7. Visit the doctor for routine check-ups
It’s easy to ignore the doctor when we feel good. Why bother paying a co-pay, taking time off work, or finding childcare for the kids if everything is going great?
Because often, the issue starts before the symptoms show.
Our pastor’s wife was just diagnosed with breast cancer but because she went to the doctor and caught it extremely early, they were able to do surgery almost immediately and forgo any further treatments.
Not to mention, things like high blood pressure, high cholesterol, and other issues that don’t always have noticeable symptoms can be found out from a check up rather than waiting until a heart attack or other serious heath catastrophe happens.
8. Choose gratitude
We can make all the healthy choices we want but if we sour our minds with negativity then we are setting ourselves up for failure. Negativity can cloud our judgment and ability to see how good choices are making a difference. It will take away the small victories or the ability to keep making good choices because after all, what’s the point?

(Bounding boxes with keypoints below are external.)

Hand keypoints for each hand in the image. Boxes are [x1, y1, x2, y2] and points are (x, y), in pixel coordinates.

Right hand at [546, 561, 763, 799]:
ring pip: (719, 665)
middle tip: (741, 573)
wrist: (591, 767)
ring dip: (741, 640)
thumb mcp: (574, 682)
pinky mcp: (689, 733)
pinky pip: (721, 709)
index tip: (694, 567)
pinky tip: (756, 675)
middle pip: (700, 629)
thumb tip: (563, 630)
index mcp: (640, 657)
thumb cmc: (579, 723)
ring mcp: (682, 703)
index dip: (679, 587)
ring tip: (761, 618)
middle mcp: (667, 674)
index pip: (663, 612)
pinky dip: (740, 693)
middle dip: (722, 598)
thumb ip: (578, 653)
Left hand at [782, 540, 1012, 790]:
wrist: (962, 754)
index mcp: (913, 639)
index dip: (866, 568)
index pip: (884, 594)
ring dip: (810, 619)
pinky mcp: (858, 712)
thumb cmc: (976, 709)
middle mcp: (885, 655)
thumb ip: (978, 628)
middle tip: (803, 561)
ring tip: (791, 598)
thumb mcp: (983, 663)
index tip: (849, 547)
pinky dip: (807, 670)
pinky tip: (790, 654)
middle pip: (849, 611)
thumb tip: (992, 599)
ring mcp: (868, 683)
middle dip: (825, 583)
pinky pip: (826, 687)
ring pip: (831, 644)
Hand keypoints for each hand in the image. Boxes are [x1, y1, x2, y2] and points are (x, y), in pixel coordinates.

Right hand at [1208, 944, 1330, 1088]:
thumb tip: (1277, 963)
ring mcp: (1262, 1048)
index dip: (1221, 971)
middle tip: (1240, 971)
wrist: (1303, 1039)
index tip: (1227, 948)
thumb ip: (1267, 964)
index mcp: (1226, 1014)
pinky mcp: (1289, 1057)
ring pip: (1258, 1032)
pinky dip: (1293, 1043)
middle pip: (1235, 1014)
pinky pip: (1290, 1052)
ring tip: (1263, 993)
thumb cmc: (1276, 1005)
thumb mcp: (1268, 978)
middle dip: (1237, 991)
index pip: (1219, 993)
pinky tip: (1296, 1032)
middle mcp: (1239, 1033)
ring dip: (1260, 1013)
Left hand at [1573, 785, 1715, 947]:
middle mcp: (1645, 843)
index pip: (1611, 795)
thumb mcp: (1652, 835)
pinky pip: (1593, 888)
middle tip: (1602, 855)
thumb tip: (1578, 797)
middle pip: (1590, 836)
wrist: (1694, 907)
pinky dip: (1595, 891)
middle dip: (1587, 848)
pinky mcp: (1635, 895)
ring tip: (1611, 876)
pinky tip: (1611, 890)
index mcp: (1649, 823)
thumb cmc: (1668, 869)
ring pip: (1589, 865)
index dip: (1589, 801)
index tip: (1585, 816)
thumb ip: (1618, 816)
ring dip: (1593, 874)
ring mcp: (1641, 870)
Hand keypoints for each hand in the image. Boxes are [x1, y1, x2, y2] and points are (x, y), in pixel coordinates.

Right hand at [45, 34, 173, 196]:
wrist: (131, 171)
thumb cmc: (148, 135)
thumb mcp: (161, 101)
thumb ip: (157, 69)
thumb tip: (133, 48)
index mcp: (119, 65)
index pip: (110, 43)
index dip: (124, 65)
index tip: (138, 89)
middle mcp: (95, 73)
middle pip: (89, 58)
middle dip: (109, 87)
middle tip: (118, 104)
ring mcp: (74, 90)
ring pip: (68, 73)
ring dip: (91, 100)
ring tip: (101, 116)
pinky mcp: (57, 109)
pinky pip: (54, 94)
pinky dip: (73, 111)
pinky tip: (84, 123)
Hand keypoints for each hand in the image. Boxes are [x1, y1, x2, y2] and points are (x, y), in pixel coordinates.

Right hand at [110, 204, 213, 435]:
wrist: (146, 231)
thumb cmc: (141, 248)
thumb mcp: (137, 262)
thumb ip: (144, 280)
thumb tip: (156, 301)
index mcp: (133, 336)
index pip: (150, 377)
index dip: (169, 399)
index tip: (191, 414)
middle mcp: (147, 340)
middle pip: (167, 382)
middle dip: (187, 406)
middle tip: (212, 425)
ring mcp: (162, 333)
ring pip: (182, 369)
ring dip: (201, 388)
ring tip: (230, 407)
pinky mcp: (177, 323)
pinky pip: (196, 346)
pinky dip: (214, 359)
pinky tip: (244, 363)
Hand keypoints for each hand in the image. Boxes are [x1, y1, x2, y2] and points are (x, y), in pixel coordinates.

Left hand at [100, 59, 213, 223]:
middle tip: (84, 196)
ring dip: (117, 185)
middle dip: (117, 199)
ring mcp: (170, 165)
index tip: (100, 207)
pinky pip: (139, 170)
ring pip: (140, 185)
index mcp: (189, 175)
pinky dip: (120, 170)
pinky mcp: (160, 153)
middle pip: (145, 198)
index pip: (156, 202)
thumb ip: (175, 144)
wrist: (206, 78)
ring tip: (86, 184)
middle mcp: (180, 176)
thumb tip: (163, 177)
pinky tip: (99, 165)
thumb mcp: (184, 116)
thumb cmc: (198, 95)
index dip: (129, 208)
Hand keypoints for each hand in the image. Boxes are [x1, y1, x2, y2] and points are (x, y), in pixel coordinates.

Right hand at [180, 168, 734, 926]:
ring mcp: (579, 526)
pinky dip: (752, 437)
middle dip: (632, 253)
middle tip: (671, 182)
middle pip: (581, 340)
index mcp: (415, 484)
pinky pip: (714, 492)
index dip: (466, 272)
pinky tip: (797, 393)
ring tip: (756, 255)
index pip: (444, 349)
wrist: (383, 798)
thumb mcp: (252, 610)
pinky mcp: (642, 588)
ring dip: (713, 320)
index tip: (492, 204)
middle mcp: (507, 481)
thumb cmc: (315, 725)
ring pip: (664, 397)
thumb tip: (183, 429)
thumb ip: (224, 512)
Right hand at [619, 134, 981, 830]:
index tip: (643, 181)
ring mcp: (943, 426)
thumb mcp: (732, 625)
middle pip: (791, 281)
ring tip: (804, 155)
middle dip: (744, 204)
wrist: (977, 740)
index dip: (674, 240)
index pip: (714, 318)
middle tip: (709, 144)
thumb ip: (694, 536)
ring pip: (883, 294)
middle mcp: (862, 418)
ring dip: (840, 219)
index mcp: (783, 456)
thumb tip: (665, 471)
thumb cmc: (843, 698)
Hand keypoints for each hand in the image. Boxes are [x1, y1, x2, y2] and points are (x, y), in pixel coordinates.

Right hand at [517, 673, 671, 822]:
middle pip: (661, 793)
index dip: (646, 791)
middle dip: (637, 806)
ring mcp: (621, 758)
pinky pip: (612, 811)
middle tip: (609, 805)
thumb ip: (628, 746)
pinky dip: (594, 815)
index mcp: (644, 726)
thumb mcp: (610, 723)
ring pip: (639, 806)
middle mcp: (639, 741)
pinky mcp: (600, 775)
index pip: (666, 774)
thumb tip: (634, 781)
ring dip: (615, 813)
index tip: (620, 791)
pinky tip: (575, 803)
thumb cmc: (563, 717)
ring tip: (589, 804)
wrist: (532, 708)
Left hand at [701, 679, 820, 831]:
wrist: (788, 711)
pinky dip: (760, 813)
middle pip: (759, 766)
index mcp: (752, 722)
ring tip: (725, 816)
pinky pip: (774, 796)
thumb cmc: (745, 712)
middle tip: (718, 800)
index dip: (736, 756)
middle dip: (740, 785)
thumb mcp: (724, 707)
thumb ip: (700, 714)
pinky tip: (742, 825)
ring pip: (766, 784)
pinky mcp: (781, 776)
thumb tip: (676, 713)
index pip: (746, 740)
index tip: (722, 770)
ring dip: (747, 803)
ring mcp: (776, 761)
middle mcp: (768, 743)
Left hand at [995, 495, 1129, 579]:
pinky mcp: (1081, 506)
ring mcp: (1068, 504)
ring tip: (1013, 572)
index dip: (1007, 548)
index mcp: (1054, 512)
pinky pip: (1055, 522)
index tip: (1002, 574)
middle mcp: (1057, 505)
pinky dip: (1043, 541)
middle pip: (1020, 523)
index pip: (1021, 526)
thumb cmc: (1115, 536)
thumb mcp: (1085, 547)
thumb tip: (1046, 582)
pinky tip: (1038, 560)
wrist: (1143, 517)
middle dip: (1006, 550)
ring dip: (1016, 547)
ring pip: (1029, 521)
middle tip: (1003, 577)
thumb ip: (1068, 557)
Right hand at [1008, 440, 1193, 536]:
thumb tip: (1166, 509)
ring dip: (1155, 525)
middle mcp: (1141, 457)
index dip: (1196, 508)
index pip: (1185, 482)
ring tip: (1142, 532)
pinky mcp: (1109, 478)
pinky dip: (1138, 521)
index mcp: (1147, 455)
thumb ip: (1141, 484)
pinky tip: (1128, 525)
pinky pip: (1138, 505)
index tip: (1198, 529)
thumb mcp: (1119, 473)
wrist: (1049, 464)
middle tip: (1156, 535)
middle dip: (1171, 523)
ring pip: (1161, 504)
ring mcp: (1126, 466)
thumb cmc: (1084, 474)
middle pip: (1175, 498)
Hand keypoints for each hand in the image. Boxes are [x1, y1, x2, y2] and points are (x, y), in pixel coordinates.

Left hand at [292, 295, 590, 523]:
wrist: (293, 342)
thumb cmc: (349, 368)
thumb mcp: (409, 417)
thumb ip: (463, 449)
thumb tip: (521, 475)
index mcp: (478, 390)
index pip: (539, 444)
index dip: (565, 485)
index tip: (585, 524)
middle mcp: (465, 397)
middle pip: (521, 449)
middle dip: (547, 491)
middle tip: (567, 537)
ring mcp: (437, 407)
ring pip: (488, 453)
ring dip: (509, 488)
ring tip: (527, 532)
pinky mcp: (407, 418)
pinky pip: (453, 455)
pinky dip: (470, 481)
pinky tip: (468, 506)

But choosing to see the good? Choosing gratitude? Those are things that can keep your mindset focused and help you keep going, even when the progress might not be exactly what you expected. Maybe the numbers on the scale aren’t moving, but your max number of push ups have increased or your blood pressure is down. Maybe you can’t afford a membership at the gym but you do have money in the budget for a decent pair of running shoes so you can hit the trails.
Keep a journal of the good in each day. I use a daily planner to write down the best moments of the day or little things I’m grateful for. If I’m having a rough day I can look back through pages and pages of gratitude and joyful moments to fix my perspective again.
Making small changes are significantly easier than overhauling your entire life. Choose one of these changes and start today. Go for a walk after dinner with the kids or call your clinic to schedule your next physical. Don’t try to do all of these at once, but rather add a new one every few weeks after you’ve had a chance to get used to the difference.